Domenico Rigante, l’omaggio di Pescara. La rabbia contro i rom

di Antonio Del Giudice
Pubblicato il 7 Maggio 2012 - 08:42 OLTRE 6 MESI FA

Domenico Rigante

PESCARA – Un funerale con diecimila dolenti non è evento di tutti i giorni. Un funerale con la bara a strisce biancazzurre, i colori sociali di una squadra di calcio, non s’era mai visto. In quella bara c’è un ragazzo più che ventenne, ucciso a freddo con due colpi di pistola, il ragazzo morto che saluta lo stadio di Pescara con un ultimo giro di campo. Fra gli ultrà che rendono omaggio, c’è il sindaco di Pescara, Luigi Arbore Mascia.

Il morto è Domenico Rigante, un simbolo della curva, ancor più simbolo nell’anno vincente di Zeman. Lo stadio è ancora fresco dell’omaggio reso a Morosini, il disgraziato giocatore del Livorno stroncato da un’infezione al cuore durante Pescara-Livorno. In poco più di un mese lo stadio Adriatico, recentemente ribattezzato “Cornacchia”, è teatro di due funerali assai simbolici, che nulla hanno a che fare l’uno con l’altro. La valenza simbolica delle lacrime per Morosini assume tutt’altra valenza per Domenico Rigante.

Gli ultrà sono gli stessi, anche il sindaco è lo stesso, ma nel secondo caso c’è un omicidio e un assassino (per ora presunto) che si chiama Massimo Ciarelli, esponente di peso della tribù dei Rom che abita Pescara e impone la sua legge in un paio di quartieri della città, Rancitelli innanzitutto, luogo dell’illegalità che si fa legge, la legge del più forte: e qui i più forti sono gli zingari.

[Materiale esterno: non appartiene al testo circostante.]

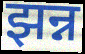
झन्न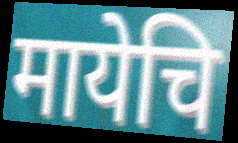
मायेचि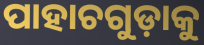
ପାହାଚଗୁଡ଼ାକୁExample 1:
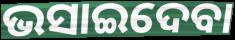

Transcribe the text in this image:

ଭସାଇଦେବା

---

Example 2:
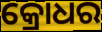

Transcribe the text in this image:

କ୍ରୋଧର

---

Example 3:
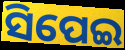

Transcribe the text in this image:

ସିପେଇ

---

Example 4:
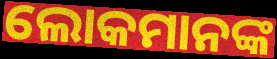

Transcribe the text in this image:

ଲୋକମାନଙ୍କ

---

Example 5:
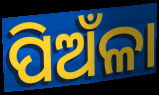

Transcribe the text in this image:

ପିଅଁଳାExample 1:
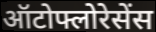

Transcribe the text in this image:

ऑटोफ्लोरेसेंस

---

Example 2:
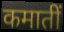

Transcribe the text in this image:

कमातीं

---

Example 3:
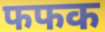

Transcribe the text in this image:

फफक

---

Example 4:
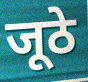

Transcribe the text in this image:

जूठे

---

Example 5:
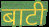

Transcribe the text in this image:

बाटीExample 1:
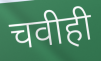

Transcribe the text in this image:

चवीही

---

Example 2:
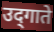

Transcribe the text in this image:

उद्‌गाते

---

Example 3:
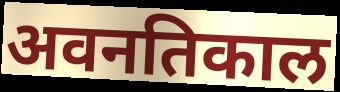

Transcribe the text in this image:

अवनतिकाल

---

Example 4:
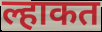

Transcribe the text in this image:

ल्हाकत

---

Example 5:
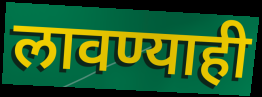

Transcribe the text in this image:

लावण्याहीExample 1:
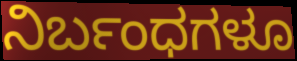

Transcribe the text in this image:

ನಿರ್ಬಂಧಗಳೂ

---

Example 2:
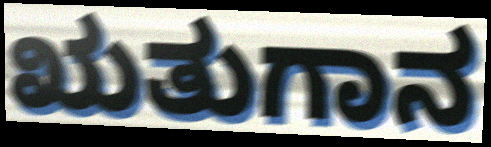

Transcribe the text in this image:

ಋತುಗಾನ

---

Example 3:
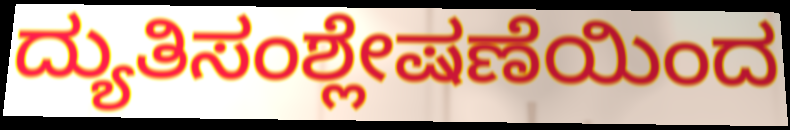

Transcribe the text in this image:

ದ್ಯುತಿಸಂಶ್ಲೇಷಣೆಯಿಂದ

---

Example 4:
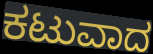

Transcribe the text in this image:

ಕಟುವಾದ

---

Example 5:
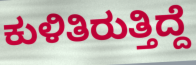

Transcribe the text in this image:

ಕುಳಿತಿರುತ್ತಿದ್ದೆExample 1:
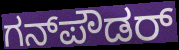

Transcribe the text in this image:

ಗನ್‌ಪೌಡರ್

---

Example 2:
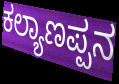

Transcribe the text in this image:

ಕಲ್ಯಾಣಪ್ಪನ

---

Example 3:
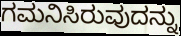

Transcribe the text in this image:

ಗಮನಿಸಿರುವುದನ್ನು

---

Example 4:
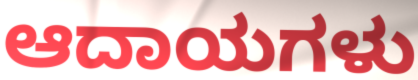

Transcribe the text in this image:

ಆದಾಯಗಳು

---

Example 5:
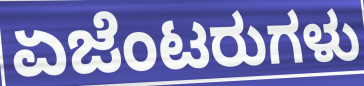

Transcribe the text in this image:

ಏಜೆಂಟರುಗಳು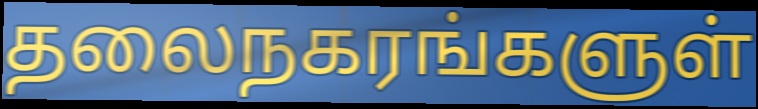
தலைநகரங்களுள்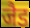
जैडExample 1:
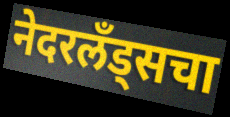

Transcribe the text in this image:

नेदरलँड्सचा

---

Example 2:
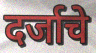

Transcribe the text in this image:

दर्जाचे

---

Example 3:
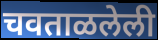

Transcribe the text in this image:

चवताळलेली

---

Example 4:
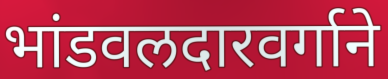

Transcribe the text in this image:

भांडवलदारवर्गाने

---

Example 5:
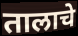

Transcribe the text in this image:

तालाचे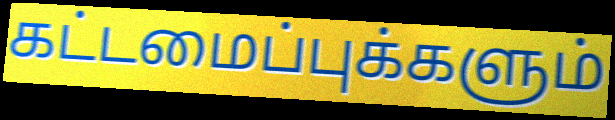
கட்டமைப்புக்களும்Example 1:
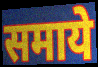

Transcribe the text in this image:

समाये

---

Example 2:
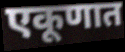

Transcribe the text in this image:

एकूणात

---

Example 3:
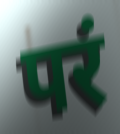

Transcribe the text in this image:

परं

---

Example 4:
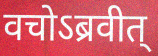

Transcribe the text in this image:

वचोऽब्रवीत्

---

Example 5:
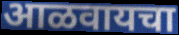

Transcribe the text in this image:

आळवायचाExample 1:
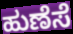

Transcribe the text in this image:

ಹುಣೆಸೆ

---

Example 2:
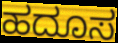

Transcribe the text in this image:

ಹದೂಸ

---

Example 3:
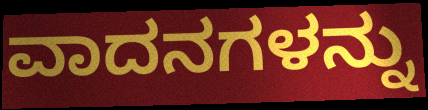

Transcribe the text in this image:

Due giorni fa il questore ha dovuto interrompere la manifestazione degli ultrà contro gli zingari, per evitare che il numero dei morti si limitasse al povero Rigante. Gli ultrà si sono trovati dal calcio d’angolo al corteo contro l’illegalità, segnatamente quella dei Rom che ammorba Pescara. I Rom. Paradossalmente è toccato agli ultrà un ruolo “civile” che non si nota normalmente sulle curve dei nostri stadi. Ma la Pescara indifferente e un po’ pavida ha affidato ai suoi scalmanati di mestiere il ruolo di rivoltosi a fin di bene. Da non credersi, ma è così.

Viste le premesse, la manifestazione non poteva che assumere toni razzisti e li ha assunti. Tutto prevedibile, ma le autorità hanno dovuto toccare con mano prima di interrompere un corteo equivoco. Il problema dei Rom a Pescara non ha nulla infatti a che vedere col razzismo, tranne che se ne affidi la soluzione a migliaia di ultrà che razzisti non sanno neanche di essere, pur essendolo visceralmente. I Rom a Pescara sono un gruppo sociale potente e ricco, fuori dalla legge e dal fisco, cittadini con diritti senza doveri che da decenni si sono chiusi in un ghetto per meglio difendere i loro affari: droga, furti, usura, traffico di preziosi. Nullatenenti per principio, ogni tanto subiscono sequestri di beni per milioni di euro. Nei loro quartieri sono la legge e guai a chi vi si oppone. In passato hanno avuto rapporti con la politica, essendo i Rom un bel bacino di voti. Sono “italiani” nei vizi, ma non si sono mai assimilati, tranne in casi rari e individuali. Sono “italiani” senza doveri, ben oltre la media nazionale. Gli uomini di legge li tengono sottocchio, ma forse ci vorrebbe una sottoquestura solo per loro.

Va da sé che il modo di vivere dei Rom pescaresi è fonte di disagio per i cittadini e, spesso, anche fonte di episodi gravi di violenza. E’ ancora viva la memoria del barbaro assassinio, una decina di anni fa, di Marino Di Resta, maresciallo dei carabinieri. E’ all’ordine del giorno la rissa ed il fattaccio più o meno grave. Se poi mettete di fronte, come cani da combattimento, gli ultrà e i Rom, finisce come è finito Domenico Rigante. Ma c’è qualcuno che continua a pensare che finchè se le danno ultrà e zingari sono fatti loro. Questa è la verità. La città si guarderà lo spettacolo alla televisione e sui giornali.